I had considered BPD as well. However, as you state, it generally isn't dormant. In her case, we had a very, very long stretch (almost 12 years) of a normal relationship with no signs whatsoever of psychosis.
Frank, the vast majority of BPDers rarely -- if ever -- experience psychosis. Most BPDers are high functioning people who may exhibit paranoia but not psychosis. I therefore mentioned BPD to you only because it might explain the paranoia -- and, more importantly, the anger -- you describe.
This almost certainly is NOT the case, however, if "things were perfect, and I do mean, perfect"
for many years, as you say in your first post above. Hence, I am calling your attention to BPD only because it might be playing an important role IF you saw BPD warning signs, during that "perfect"

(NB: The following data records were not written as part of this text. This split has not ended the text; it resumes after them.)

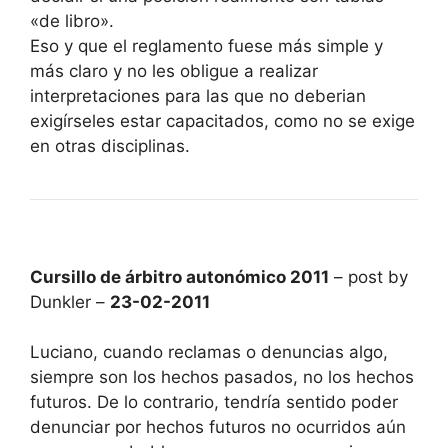
«de libro».
Eso y que el reglamento fuese más simple y
más claro y no les obligue a realizar
interpretaciones para las que no deberian
exigírseles estar capacitados, como no se exige
en otras disciplinas.
Cursillo de árbitro autonómico 2011
– post by
Dunkler –
23-02-2011
Luciano, cuando reclamas o denuncias algo,
siempre son los hechos pasados, no los hechos
futuros. De lo contrario, tendría sentido poder
denunciar por hechos futuros no ocurridos aún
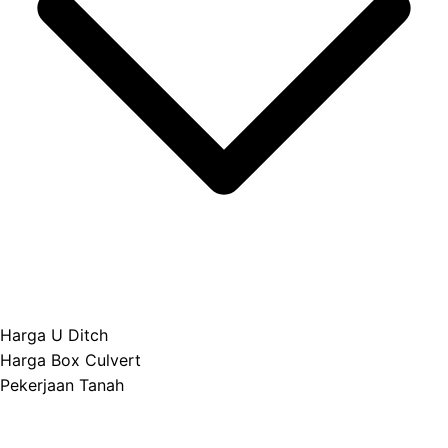
Harga U Ditch
Harga Box Culvert
Pekerjaan Tanah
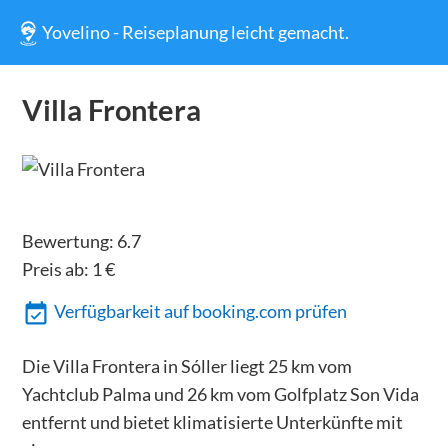
Yovelino - Reiseplanung leicht gemacht.
Villa Frontera
Bewertung:
6.7
Preis ab:
1
€
Verfügbarkeit auf booking.com prüfen
Die Villa Frontera in Sóller liegt 25 km vom
Yachtclub Palma und 26 km vom Golfplatz Son Vida
entfernt und bietet klimatisierte Unterkünfte mit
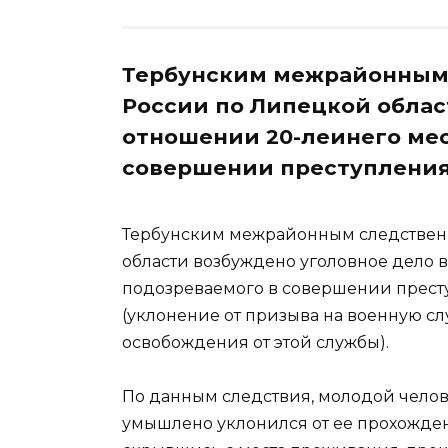
Тербунским межрайонным 
России по Липецкой облас
отношении 20-леинего мес
совершении преступления, 
Тербунским межрайонным следствен
области возбуждено уголовное дело 
подозреваемого в совершении преступ
(уклонение от призыва на военную сл
освобождения от этой службы).
По данным следствия, молодой челов
умышлено уклонился от ее прохожден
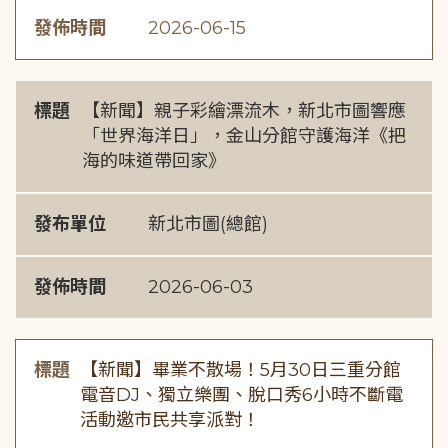
發佈時間
2026-06-15
標題
【新聞】親子彩繪漂流木，新北市圖響應
「世界海洋日」，金山分館守護海洋《把
海的味道帶回家》
發布單位
新北市圖(總館)
發佈時間
2026-06-03
標題
【新聞】畢業不散場！5月30日三重分館
電音DJ、獨立樂團、脫口秀6小時不斷電
活動邀市民共享派對！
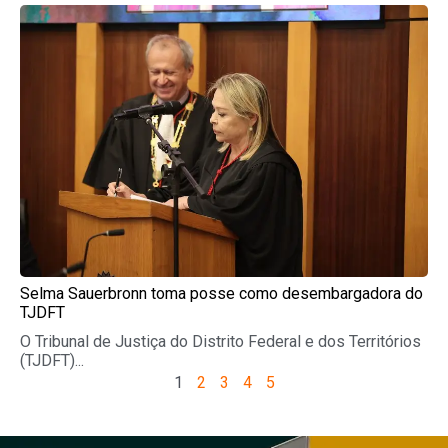
Selma Sauerbronn toma posse como desembargadora do
TJDFT
O Tribunal de Justiça do Distrito Federal e dos Territórios
(TJDFT)...
1
2
3
4
5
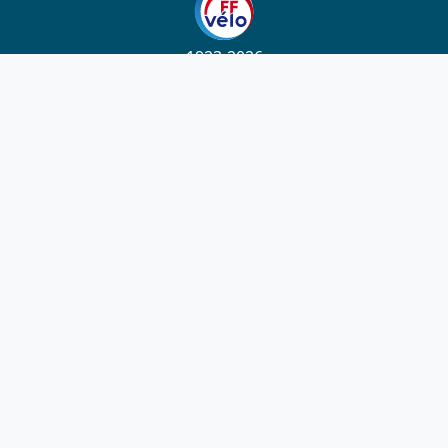
1923-2026
© Fédération française de cyclotourisme
Liens utiles
Cotation des circuits
Chercher sur le site
Nous contacter
Mentions légales
Plan du site
Nous suivre
S'abonner à la newsletter
Facebook
Twitter
Instagram
Youtube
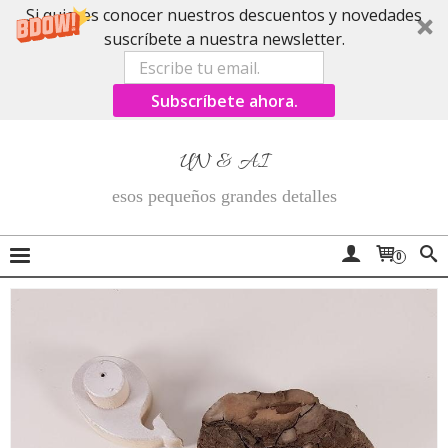
Si quieres conocer nuestros descuentos y novedades
suscríbete a nuestra newsletter.
Subscríbete ahora.
UN & AI
esos pequeños grandes detalles
0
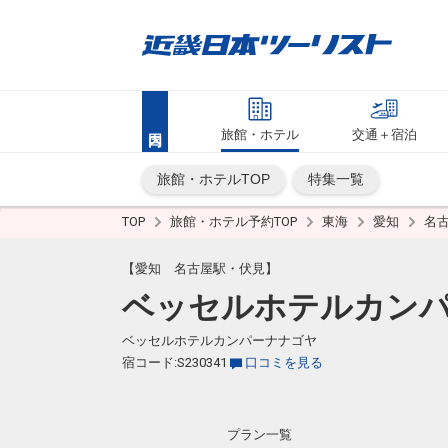
旅館・ホテル
交通＋宿泊
旅館・ホテルTOP
特集一覧
TOP
旅館・ホテル予約TOP
東海
愛知
名
【愛知 名古屋駅・伏見】
ベッセルホテルカン
ベッセルホテルカンパーナナゴヤ
宿コード:S230341
口コミを見る
プラン一覧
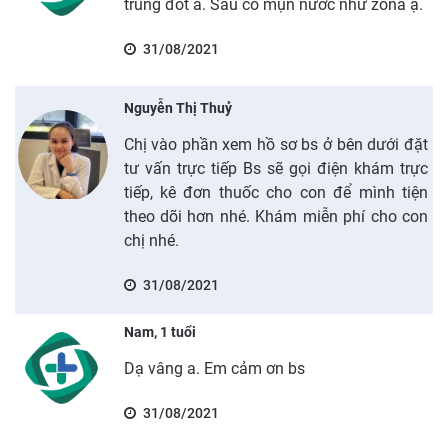
trùng đốt a. Sau có mụn nước như zona ạ.
31/08/2021
Nguyễn Thị Thuỷ
Chị vào phần xem hồ sơ bs ở bên dưới đặt
tư vấn trực tiếp Bs sẽ gọi điện khám trực
tiếp, kê đơn thuốc cho con để mình tiện
theo dõi hơn nhé. Khám miễn phí cho con
chị nhé.
31/08/2021
Nam, 1 tuổi
Dạ vâng a. Em cảm ơn bs
31/08/2021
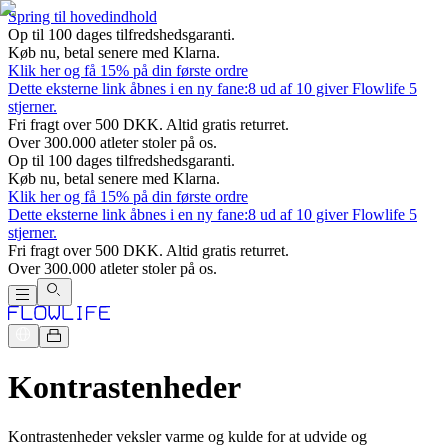
Spring til hovedindhold
Op til 100 dages tilfredshedsgaranti.
Køb nu, betal senere med Klarna.
Klik her og få 15% på din første ordre
Dette eksterne link åbnes i en ny fane:
8 ud af 10 giver Flowlife 5
stjerner.
Fri fragt over 500 DKK. Altid gratis returret.
Over 300.000 atleter stoler på os.
Op til 100 dages tilfredshedsgaranti.
Køb nu, betal senere med Klarna.
Klik her og få 15% på din første ordre
Dette eksterne link åbnes i en ny fane:
8 ud af 10 giver Flowlife 5
stjerner.
Fri fragt over 500 DKK. Altid gratis returret.
Over 300.000 atleter stoler på os.
Kontrastenheder
Kontrastenheder veksler varme og kulde for at udvide og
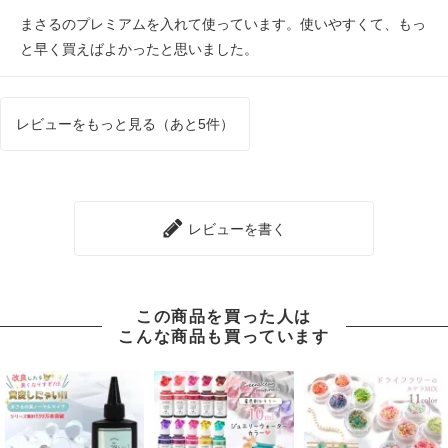
まさるのプレミアムを入れて使っています。使いやすくて、もっ
と早く買えばよかったと思いました。
レビューをもっと見る（あと5件）
レビューを書く
この商品を買った人は
こんな商品も買っています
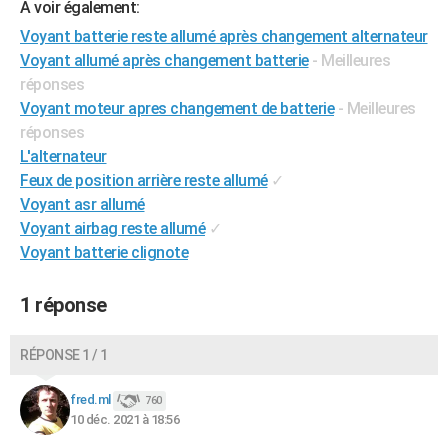
A voir également:
City break
Voyage de noces
Climat
Destinations
Voyage nature
Forum
+
PHOTO
Voyant batterie reste allumé après changement alternateur
Voyant allumé après changement batterie
- Meilleures
GUIDES D'ACHAT
réponses
BONS PLANS
Voyant moteur apres changement de batterie
- Meilleures
réponses
CARTE DE VOEUX
L'alternateur
Feux de position arrière reste allumé
✓
Carte Bonne année
Carte Pâques
Carte de Noël
Carte Saint-Valentin
Carte d'anniversaire
DICTIONNAIRE
Voyant asr allumé
Biographies
Expressions
Dictionnaire
Citations
Proverbes
PROGRAMME TV
Voyant airbag reste allumé
✓
Voyant batterie clignote
COPAINS D'AVANT
1 réponse
Se connecter
Collèges
Universités
Service militaire
S'inscrire
Lycées
Primaires
Entreprises
Avis de recherche
AVIS DE DÉCÈS
FORUM
RÉPONSE 1 / 1
Lifestyle
Sport
Television
Cinema
Bricolage
Culture
Auto
Voyage
fred.ml
760
10 déc. 2021 à 18:56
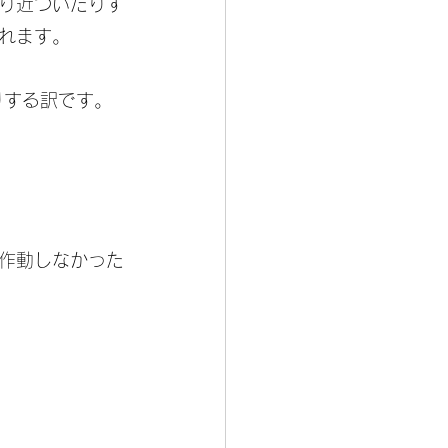
り近づいたりす
れます。
りする訳です。
作動しなかった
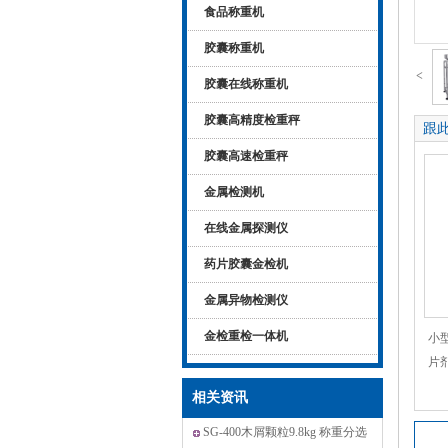
食品称重机
胶囊称重机
<
胶囊在线称重机
胶囊高精度检重秤
跟
胶囊高速检重秤
金属检测机
在线金属探测仪
药片胶囊金检机
金属异物检测仪
金检重检一体机
小
片
相关资讯
SG-400木屑颗粒9.8kg 称重分选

period, that you have not told us about.
At issue, then, is whether you saw signs -- starting about 6 months or a year into your relationship -- of her having anger issues, irrational jealousy, lack of impulse control, or difficulty controlling her emotions. If so, it would be worth discussing this with your psych. If you're interested, Frank, I describe the differences I've seen between the typical behaviors of bipolar-1 sufferers (e.g., my foster son) and BPDers (e.g., my exW) at 12 Bipolar/BPD Differences
. I also provide a more detailed list of red flags for BPD at 18 BPD Warning Signs
I'll certainly be asking about BPD when the P-doc gets back to me, though!
That is worth a try, Frank. Yet, if you really did see her exhibiting strong BPD warning signs during that early "perfect" period, I would recommend you see YOUR OWN psychologist for a visit or two to obtain a candid professional opinion.
As I discuss at Loath to Diagnose
, there are many reasons why psychologists generally are very reluctant to tell a client (much less tell her H or her insurance company) she "has BPD" -- even when that is the obvious diagnosis. Moreover, that diagnosis usually is not obvious to a psych who is seeing her for only 50 minutes every week or two. Arriving at that diagnosis can be difficult because it may take the psychologist two years to see BPD traits that the spouse sees all week long.